Yanına, Cevizli’deki polyester fabrikasına işe soktu bir abi. O ölene dek çalıştım. Ciğerime toz yapıştı. Karnımda -bismillah- iki delikle 63 gün Süreyyapaşa’da kaldım. Düşmeyegör tuz bile vermiyorlar adama. Refakatçim yoktu, canım elma çekiyordu. Taburcu oldum. Öksürük, başını sevilmiş köpekti peşimde geziyordu. Fabrikalara yemek çıkartan bir tabldot firmasına bulaşıkçı girdim. Pilav kazanının dibi tutunca kazımaya içine giriyordum öyle büyüktü. Tastamam 44 gün çalıştım, önlükleri yıkadığımız çamaşırhanede yattım. 44 gün çalıştım, bunu kazımıştım aklıma çünkü metelik vermemişti namussuz patron. Rutubetten ciğerim gene su topladı. İkinci yarı başlamış, soluğu Süreyyapaşa’da almıştım. Kantine pek gitmediğimi gören doktorlardan biri durumu sordu, anlattım. Namussuz patron 44 günlüğümü -bir buçuk aylık eder- vermedi dedim ciğerim çalışsın diye ağzıma soktukları mavi toplu triflonun içine içine üfleyerek. Doktor ilerici hekimlere söylemiş durumu, onlar da ilerici işçilere, İşçiler de devrimcilere. Tok sesli civanmert abi 44 günlük yevmiyemi yastığımın altına koyduğunda başucuma tütün kolonyası, bir paket lokum bir de adres bırakmıştı. Uzatılan eli bırakmadım, aradan yıllar geçti.

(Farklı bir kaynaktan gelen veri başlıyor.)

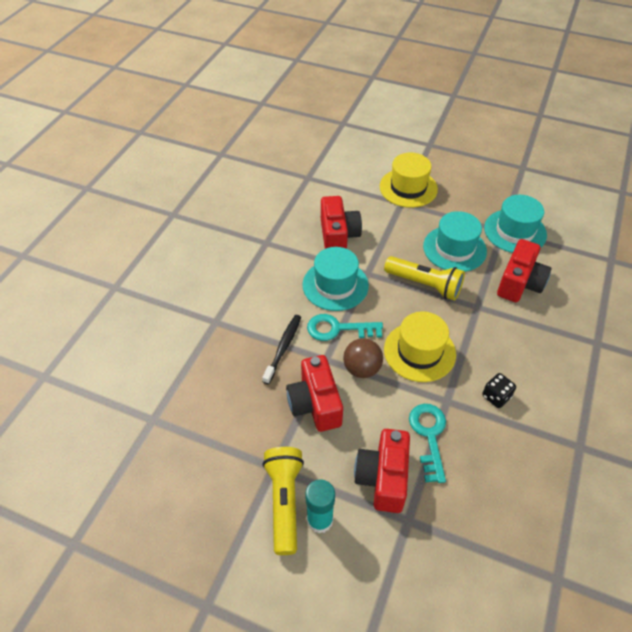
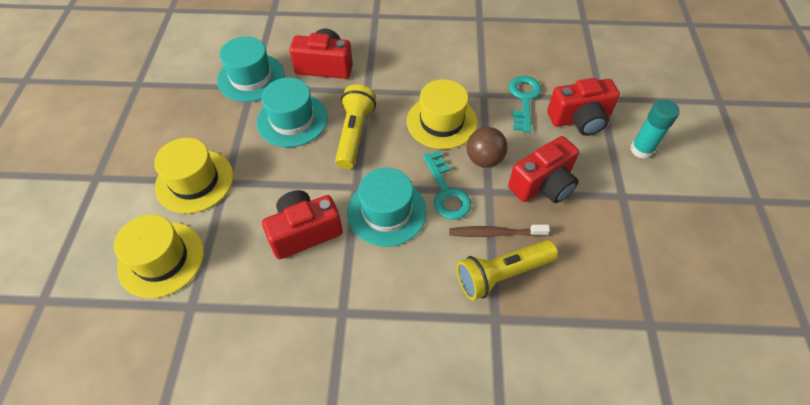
camera: 110 degrees left, 5 degrees up
black toothbrush [262,315,301,384] -> brown toothbrush [449,225,550,237]
yellow flashlight [262,447,304,555] -> yellow flashlight moved to [457,240,558,300]
turquoise key [409,404,446,483] -> turquoise key turned 120 degrees clockwise [509,76,541,132]
black dice [482,373,516,408] -> none
none -> yellow hat [114,214,204,298]

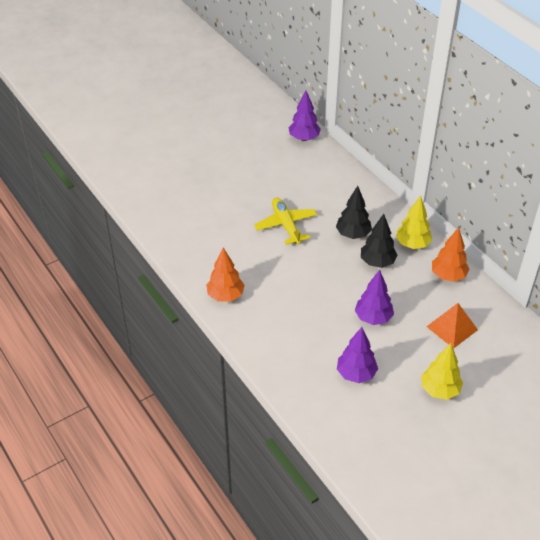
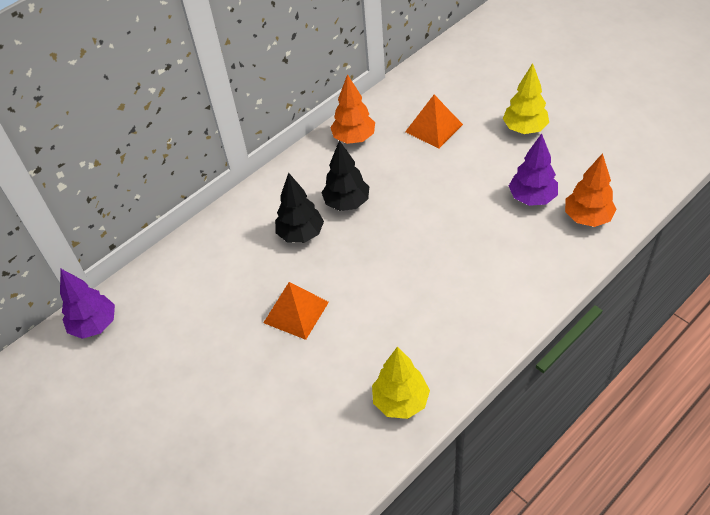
camera: 95 degrees left, 5 degrees up
orange tree [206,248,245,302] -> orange tree moved to [565,153,617,227]
yellow plane [254,198,317,245] -> orange pyramid [263,282,329,340]
purple tree [355,270,394,325] -> none
yellow tree [396,196,432,249] -> yellow tree moved to [372,347,430,419]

1 Mayıs 96 Kadıköy’deyiz! Kök söktürüyoruz düşmana. Emek mancınığı şu eller, çilemizi kaldırım taşlarına sarıp atıyoruz. Çatılardan kiremitle kuşlama yapıyor yoldaşlar, bildiri olmuş yağıyoruz. Ateş açılıyor üzerimize üç arkadaşımız düşüyor oracıkta. İhtilciler açılan ateşi kesmek için tüp gaz kamyonunu kamulaştırıp caddenin başına dayadı. Kolay ölüm yok öleceksek katille birlikte öleceğiz. Ömer Abi ara sokaklara kaçan 30 kişiyi bara alıp kapıyı kilitliyor. Anahtarı pencereden içeri atıp arka cebinde unuttuğu adisyonla koşarak alana dönüyor, canım abim. Alandayım. Sadık dostum gül, hasreti telafi etmek isteyerek aniden kafamda beliriveriyor. Uzun zamandır karşılaşmadığı dostunun yüzünde el gezdiren bir ama gibi kafamda gülü arıyorum. Sonra güller arasından bir kadın beliriyor. Ardına yüzünü gizlediği tülbentini güle bastırıyor. Sonra dalgınlıkla unutup tülbenti gözlerini yakan tere siliyor. Bir çift kanlı gözün altında ince bir tülbent kesiğiyle tanıdığım siper yoldaşımla birdenbire kan kardeş oluyoruz. Kanımı yüzüne silen kadınla 13 yıldır evliyiz. Mahpusluğu düşersek, altı.

Şimdi kese kağıdına elli gram lokum, bir çift bağlı elle karşımdasın. Hiçbir şey olmamış gibi değil; sabırlı, gayet yedirerek, acı fren yapmış bir kamyonun yolda bıraktığı izler gibi yıllar kazınmış yüzüne. 34 yaşında basmış yokluğu üvey abi gibi elinden tutup yanında getirmiştin; öpüşün, barışın. Ne kalıyor hasreti karanfil gibi göğsüne takıp bunca zaman bekleyene: Kavuşmakla baş etmek.